I finishing up a web application and I'm trying to implement some logging. I've never seen any good examples of what to log. Is it just exceptions? Are there other things I should be logging? What type of information do you find useful for finding and fixing bugs.
Looking for some specific guidance and best practices.
Thanks
Follow up
If I'm logging exceptions what information specifically should I be logging? Should I be doing something more than _log.Error(ex.Message, ex); ?
Maybe you should log page/resource accesses which are not yet defined in your application, but are requested by clients. That way, you may be able to find vulnerabilities.
It depends on the application and its audience. If you are managing sales or trading stocks, you probably should log more info than say a personal blog. When you need the log most is when an error is happening in your production environment, but can't reproduce it locally. Having log level and log hierarchy would help in such situations, because you can dynamically increase the log level. See log4j's documentation and log4net.
Some things to log:
Some things to NOT to log:
I'll add more if I remember anything..
You probably shouldn't be thinking of this at this stage, rather, logging is helpful to consider at every stage of development to help diffuse potential bugs before they arise.

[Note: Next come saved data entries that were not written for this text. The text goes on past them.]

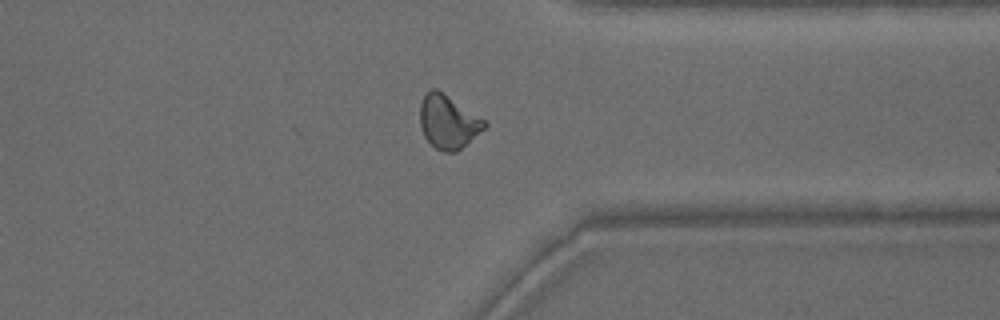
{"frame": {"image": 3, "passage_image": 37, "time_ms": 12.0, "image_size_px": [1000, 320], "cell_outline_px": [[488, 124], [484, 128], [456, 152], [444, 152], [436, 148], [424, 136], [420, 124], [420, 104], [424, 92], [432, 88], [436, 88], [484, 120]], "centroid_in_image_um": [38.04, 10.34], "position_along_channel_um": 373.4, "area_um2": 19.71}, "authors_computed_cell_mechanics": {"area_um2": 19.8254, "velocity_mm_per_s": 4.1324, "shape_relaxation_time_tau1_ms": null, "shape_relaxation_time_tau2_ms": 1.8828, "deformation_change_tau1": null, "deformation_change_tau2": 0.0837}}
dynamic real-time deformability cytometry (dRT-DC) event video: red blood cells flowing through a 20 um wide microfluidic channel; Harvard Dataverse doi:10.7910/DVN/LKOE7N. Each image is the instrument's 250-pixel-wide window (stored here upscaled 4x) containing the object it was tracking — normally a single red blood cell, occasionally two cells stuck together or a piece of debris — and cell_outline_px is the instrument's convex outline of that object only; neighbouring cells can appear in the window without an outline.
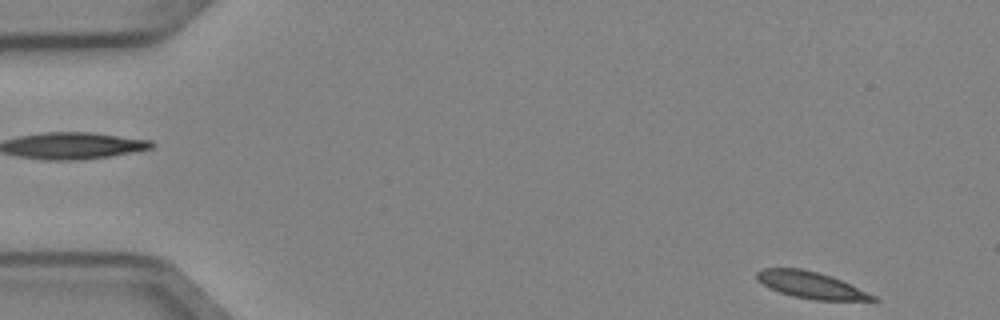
{"species": "Egyptian fruit bat (a non-hibernating species)", "species_latin": "Rousettus aegyptiacus", "temperature_condition": "cold", "stored_images_in_passage": 2, "segment_of_instrument_passage": [2, 2], "camera_frame_rate_fps": 3000, "um_per_image_px": 0.085, "animal": {"sex": "female"}, "frame": {"image": 1, "passage_image": 2, "time_ms": 0.333, "image_size_px": [1000, 320], "cell_outline_px": [[880, 300], [816, 300], [792, 296], [780, 292], [764, 284], [756, 276], [756, 272], [760, 268], [800, 268], [832, 276], [876, 296]], "centroid_in_image_um": [68.93, 24.22], "position_along_channel_um": 16.1, "area_um2": 17.69}}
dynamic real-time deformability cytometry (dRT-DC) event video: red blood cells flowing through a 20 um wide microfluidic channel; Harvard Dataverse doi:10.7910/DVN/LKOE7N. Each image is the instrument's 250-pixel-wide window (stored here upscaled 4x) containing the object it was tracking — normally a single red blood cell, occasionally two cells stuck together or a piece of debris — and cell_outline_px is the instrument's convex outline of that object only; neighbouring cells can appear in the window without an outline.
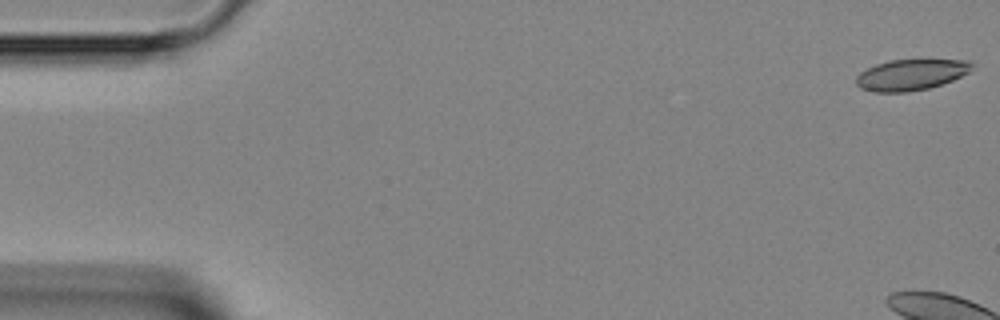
{"species": "Egyptian fruit bat (a non-hibernating species)", "species_latin": "Rousettus aegyptiacus", "temperature_condition": "room temperature", "stored_images_in_passage": 5, "camera_frame_rate_fps": 3000, "um_per_image_px": 0.085, "animal": {"sex": "female"}, "frame": {"image": 1, "passage_image": 1, "time_ms": 0.0, "image_size_px": [1000, 320], "cell_outline_px": [[972, 64], [968, 72], [952, 80], [928, 88], [908, 92], [876, 92], [860, 88], [856, 84], [856, 76], [860, 72], [876, 64], [888, 60], [972, 60]], "centroid_in_image_um": [77.39, 6.35], "position_along_channel_um": 7.6, "area_um2": 20.69}}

Depending on your program, I would try to capture as much information as possible. Log everything. You can always stop logging certain components or processes if you don't reference that data enough. There is no such thing as too much information.

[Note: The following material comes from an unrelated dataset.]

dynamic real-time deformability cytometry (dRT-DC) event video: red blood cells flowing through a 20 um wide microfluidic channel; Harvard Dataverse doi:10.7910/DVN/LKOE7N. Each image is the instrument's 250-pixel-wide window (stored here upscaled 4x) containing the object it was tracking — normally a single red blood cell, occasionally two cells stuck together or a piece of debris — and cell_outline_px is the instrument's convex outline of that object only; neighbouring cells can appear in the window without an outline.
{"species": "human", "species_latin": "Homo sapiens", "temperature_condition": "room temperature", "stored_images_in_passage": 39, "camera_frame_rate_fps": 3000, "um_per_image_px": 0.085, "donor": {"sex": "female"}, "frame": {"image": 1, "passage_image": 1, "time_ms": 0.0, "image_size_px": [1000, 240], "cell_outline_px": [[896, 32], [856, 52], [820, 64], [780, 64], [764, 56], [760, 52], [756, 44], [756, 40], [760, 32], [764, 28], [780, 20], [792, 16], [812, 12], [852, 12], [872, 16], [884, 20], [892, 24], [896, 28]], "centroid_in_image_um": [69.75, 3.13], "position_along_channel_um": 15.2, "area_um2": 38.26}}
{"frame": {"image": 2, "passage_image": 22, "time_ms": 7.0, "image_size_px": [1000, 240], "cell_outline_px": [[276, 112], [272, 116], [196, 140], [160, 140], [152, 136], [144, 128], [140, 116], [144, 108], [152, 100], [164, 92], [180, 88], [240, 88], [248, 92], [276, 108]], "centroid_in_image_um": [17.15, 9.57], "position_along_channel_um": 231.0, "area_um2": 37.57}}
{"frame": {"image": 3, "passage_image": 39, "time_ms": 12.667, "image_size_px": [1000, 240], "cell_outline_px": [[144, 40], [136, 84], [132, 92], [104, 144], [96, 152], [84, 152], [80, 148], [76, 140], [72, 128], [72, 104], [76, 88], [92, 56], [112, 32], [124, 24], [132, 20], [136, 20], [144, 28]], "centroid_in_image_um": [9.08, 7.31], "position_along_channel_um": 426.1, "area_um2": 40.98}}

From my (limited) experience, if you don't want to make a specific error table for each possible error type, construct a generic database table that accepts general information as well as a string that you can populate with exception data, confirmation messages during successful yet important processes, etc. I've used a generic function with parameters for this.
You should also consider the ability to turn logging off if necessary.
Hope this helps.
Here is my logical breakdown of what can be logged within and application, why you might want to and how you might go about doing it. No matter what I would recommend using a logging framework such as log4net when implementing.

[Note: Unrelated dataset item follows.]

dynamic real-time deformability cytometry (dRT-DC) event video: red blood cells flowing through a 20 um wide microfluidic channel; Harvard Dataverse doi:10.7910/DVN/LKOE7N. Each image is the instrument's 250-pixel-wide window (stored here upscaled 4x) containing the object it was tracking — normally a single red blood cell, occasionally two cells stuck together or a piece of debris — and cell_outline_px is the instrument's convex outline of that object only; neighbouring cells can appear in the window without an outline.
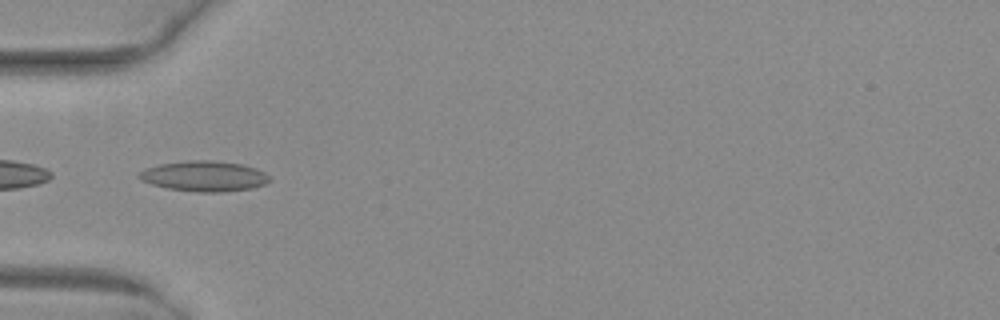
{"species": "common noctule bat (a hibernating species)", "species_latin": "Nyctalus noctula", "temperature_condition": "warm", "stored_images_in_passage": 43, "camera_frame_rate_fps": 3000, "um_per_image_px": 0.085, "animal": {"sex": "female", "body_mass_g": 29.2, "forearm_length_mm": 56.3}, "frame": {"image": 1, "passage_image": 17, "time_ms": 5.333, "image_size_px": [1000, 320], "cell_outline_px": [[272, 180], [264, 184], [252, 188], [224, 192], [200, 192], [168, 188], [152, 184], [140, 180], [136, 176], [144, 168], [160, 164], [188, 160], [212, 160], [240, 164], [256, 168], [272, 176]], "centroid_in_image_um": [17.37, 14.97], "position_along_channel_um": 67.6, "area_um2": 23.24}}
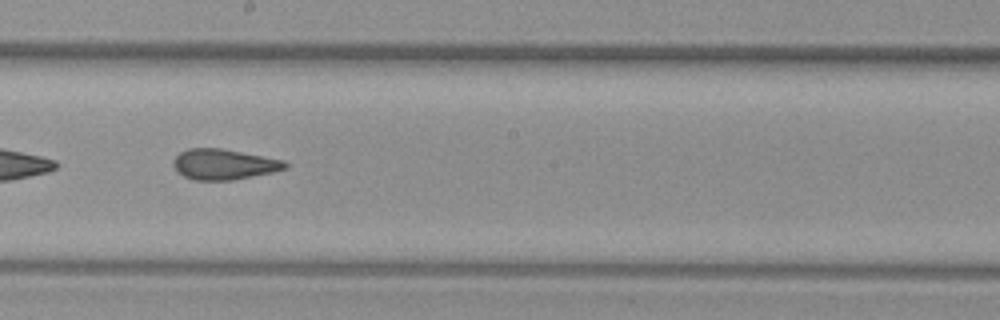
{"frame": {"image": 2, "passage_image": 29, "time_ms": 9.333, "image_size_px": [1000, 320], "cell_outline_px": [[288, 168], [272, 172], [232, 180], [192, 180], [176, 172], [172, 164], [172, 160], [180, 152], [188, 148], [220, 148], [284, 160], [288, 164]], "centroid_in_image_um": [18.99, 13.97], "position_along_channel_um": 229.2, "area_um2": 19.94}}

When everything else has failed, this should not. It is a good idea to have a central means of capturing all unhanded exceptions. This shouldn't be much harder then wrapping your entire application in a giant try/catch unless you are using more than on thread. The work doesn't end here though because if you wait until the exception reaches you a lot of useful information would have gone out of scope. At the very least you should try to collect specific pieces of the application state that are likely to help with debugging as the stack unwinds. Your application should always be prepared to produce this type of log output, especially in production. Make sure to take a look at ELMAH if you haven't already. I haven't tried it but I have heard great things
What I call application logs includes any log that captures information about what your application is doing on a conceptual level such as "Deleted Order" or "A User Signed On". This kind of information can be useful in analyzing trends, auditing the system, locking it down, testing, security and detecting bugs of coarse. It is probably a good idea to plan on leaving these logs on in production as well, perhaps at variable levels of granularity.
Trace logging, to me, represents the most granular form of logging. At this level you focus less on what the application is doing and more on how it is doing it. This is one step above actually walking through the code line by line. It is probably most helpful in dealing with concurrency issues or anything for that matter which is hard to reproduce. You wouldn't want to always have this running, probably only turning it on when needed.
Lastly, as with so many other things that usually only get addressed at the very end, the best time to think about logging is at the beginning of a project so that the application can be designed with it in mind. Great question though!
I beleive when you log an exception you should also save current date and time, requested url, url refferer and user IP address.
My few cents. Besides using log severity and exceptions properly, consider structuring your log statements so that you could easily look though the log data in the future. For example - extracting meaningful info quickly, doing queries etc. There is no problem to generate an ocean of log data, the problem is to convert this data into information. So, structuring and defining it beforehand helps in later usage. If you use log4j, I would also suggest using mapped diagnostic context (MDC) - this helps a lot for tracking session contexts. Aside from trace and info, I would also use debug level where I usually keep temp. items. Those could be filtered out or disabled when not needed.